*** Opening Source extract ***
Fall is upon us, and you know what that means. No, not a seasonal change accompanied by the fluttering of red and gold leaves through crisp air that compels you to snuggle up in a blanket and sip hot cocoa from the ear canal of a loved one. Not the arrival of new television shows to break the monotony of the summer, either. It means it's time to read a middling internet humorist's take on those very same new Fall shows!

Terra Nova

When it comes to science fiction, I'm an eternal optimist. While the first episode had some super cheesy family drama and its pacing seemed as though a ten year old was breathlessly telling a story bridged by a hundred "AND THEN"s, I'm going to foolishly hope for the best. After all, this show has time travel, dinosaurs, visible lasers, and cool open-air architecture.

We should all hope for a combination of Jurassic Park and Lost while preparing for the unholy union of Jurassic Park III and BBC's Outcasts.

The X-Factor

You know how American Idol is rife with overproduction, staged melodrama, smugness, and meaningless platitudes taking the place of genuine human emotions? The X-Factor makes American Idol look like Once. This show doesn't just think it's the best thing on television, it is absolutely sure, and it doesn't even feel the need to waste its time proving it in any way whatsoever.

Pan Am / The Playboy Club

Do you keep hearing good things about Mad Men, but have a hard time understanding subtext or any aspect of entertainment that can't be described as "badass" or "sexy"? Here, have some of this bullshit, which is also set in the '60s. Enjoy these shallow programs until you find yourself mysteriously bored after a few episodes.
*** Closing Source extract ***
*** Opening Data extracts ***
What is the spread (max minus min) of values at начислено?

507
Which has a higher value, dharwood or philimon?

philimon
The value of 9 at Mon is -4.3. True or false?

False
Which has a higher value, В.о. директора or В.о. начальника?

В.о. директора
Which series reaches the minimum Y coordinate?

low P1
*** Closing Data extracts ***
## Tasks for this exercise
A. According to the fall TV review, what things does Terra Nova have that justify hoping for the best?
B. Answer these questions using the fall TV review:
(i) Which two titles should we all hope Terra Nova combines?
(ii) What does The X-Factor make American Idol look like?
(iii) In what decade are Pan Am and The Playboy Club set?

## Exercise answers
A. Time travel, dinosaurs, visible lasers, and cool open-air architecture.

B.
(i) Jurassic Park and Lost.
(ii) Once.
(iii) The '60s.